What’s important is to act now. AI technology is advancing rapidly and becoming embedded in everyday tools (Office software, CRM systems, even your email client). The companies that experiment today will reap the benefits of learning and refinement. Others risk being surprised by change rather than shaping it.
Take the First Step: Identify one routine process, gather the data, and try an AI tool (like Levity or another solution) on it. Measure the results and learn from the outcome. Share successes with the team. Each small win builds momentum. In this new era, an “AI literacy” culture is as important as being internet-savvy was two decades ago.
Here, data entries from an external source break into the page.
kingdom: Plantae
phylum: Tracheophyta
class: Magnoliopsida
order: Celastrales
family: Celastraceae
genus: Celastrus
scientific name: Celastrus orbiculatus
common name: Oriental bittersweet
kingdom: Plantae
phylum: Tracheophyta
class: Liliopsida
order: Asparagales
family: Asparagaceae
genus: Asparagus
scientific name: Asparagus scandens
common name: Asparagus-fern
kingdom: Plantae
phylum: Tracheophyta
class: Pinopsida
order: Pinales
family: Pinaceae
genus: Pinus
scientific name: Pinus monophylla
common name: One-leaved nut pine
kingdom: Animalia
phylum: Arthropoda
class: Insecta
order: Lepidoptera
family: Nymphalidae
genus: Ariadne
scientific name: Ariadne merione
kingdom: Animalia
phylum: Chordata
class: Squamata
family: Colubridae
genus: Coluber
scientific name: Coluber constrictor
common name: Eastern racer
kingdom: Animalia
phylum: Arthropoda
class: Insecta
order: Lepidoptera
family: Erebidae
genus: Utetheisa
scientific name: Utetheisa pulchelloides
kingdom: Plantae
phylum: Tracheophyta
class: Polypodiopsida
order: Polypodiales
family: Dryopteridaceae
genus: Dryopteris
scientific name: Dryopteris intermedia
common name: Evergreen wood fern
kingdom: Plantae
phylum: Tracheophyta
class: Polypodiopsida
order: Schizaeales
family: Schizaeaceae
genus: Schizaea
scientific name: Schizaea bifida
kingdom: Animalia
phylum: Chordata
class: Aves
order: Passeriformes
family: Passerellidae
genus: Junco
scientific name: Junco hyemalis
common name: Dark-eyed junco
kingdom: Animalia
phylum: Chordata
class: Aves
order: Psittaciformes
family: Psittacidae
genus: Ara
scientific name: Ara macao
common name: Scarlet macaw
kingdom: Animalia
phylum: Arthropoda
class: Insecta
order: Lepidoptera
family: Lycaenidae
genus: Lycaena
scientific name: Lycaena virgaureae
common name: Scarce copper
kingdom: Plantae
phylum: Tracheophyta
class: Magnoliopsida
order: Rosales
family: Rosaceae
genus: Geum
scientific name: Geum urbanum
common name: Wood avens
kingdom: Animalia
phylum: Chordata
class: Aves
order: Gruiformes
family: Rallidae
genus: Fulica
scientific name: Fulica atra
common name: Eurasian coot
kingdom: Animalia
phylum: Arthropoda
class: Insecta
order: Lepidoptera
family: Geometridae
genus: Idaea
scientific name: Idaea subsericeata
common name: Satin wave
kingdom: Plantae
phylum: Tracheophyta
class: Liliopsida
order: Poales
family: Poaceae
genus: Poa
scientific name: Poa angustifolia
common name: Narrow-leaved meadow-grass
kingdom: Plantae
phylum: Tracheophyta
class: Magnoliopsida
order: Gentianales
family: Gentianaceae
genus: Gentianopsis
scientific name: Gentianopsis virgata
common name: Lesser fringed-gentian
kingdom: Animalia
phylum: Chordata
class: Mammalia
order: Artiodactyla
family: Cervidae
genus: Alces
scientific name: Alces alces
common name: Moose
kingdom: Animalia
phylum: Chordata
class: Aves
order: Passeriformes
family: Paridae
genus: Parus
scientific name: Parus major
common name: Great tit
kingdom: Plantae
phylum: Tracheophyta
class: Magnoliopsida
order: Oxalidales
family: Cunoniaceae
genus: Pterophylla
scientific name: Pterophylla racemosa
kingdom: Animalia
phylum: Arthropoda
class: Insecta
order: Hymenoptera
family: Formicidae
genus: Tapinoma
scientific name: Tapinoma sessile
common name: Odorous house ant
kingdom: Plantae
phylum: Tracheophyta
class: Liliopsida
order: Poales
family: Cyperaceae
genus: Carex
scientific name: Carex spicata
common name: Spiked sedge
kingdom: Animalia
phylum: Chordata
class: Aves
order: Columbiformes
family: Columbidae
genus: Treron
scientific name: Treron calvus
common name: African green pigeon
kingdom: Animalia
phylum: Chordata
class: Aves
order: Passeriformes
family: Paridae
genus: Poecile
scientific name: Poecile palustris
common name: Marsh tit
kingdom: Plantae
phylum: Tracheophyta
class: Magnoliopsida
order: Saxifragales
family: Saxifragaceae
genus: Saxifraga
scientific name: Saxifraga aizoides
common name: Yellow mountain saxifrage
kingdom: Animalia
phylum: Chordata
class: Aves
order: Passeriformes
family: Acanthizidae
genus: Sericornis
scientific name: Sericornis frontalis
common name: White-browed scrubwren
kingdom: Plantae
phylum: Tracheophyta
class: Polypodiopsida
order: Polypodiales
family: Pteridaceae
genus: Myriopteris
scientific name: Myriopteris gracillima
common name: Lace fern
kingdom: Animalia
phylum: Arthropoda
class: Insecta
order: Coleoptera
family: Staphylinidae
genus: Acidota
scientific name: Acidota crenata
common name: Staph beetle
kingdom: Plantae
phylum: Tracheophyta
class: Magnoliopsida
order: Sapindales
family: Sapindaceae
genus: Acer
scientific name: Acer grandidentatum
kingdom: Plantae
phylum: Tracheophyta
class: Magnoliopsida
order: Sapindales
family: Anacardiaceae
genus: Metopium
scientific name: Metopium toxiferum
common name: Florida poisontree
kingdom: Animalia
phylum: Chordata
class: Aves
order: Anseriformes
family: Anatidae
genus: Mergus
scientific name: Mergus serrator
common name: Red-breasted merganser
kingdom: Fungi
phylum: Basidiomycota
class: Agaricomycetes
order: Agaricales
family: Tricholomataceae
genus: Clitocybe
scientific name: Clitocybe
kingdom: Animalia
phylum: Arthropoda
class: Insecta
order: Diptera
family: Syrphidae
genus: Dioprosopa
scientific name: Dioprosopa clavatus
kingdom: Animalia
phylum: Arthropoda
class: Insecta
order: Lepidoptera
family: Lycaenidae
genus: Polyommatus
In Summary: AI is no longer a mysterious science project for tech giants alone. It’s a practical business tool. Even non-tech businesses can harness it by starting small, focusing on clear use cases, and using accessible platforms. Early adopters will gain efficiency, insight, and a head start on whatever tomorrow’s market brings. The boardrooms are talking AI non-tech companies should listen, learn, and launch their first pilot projects right away.
Disclaimer: The tools and products mentioned in this blog reflect our personal experiences and preferences. This post is not sponsored, and we do not receive any compensation from the companies or tools referenced.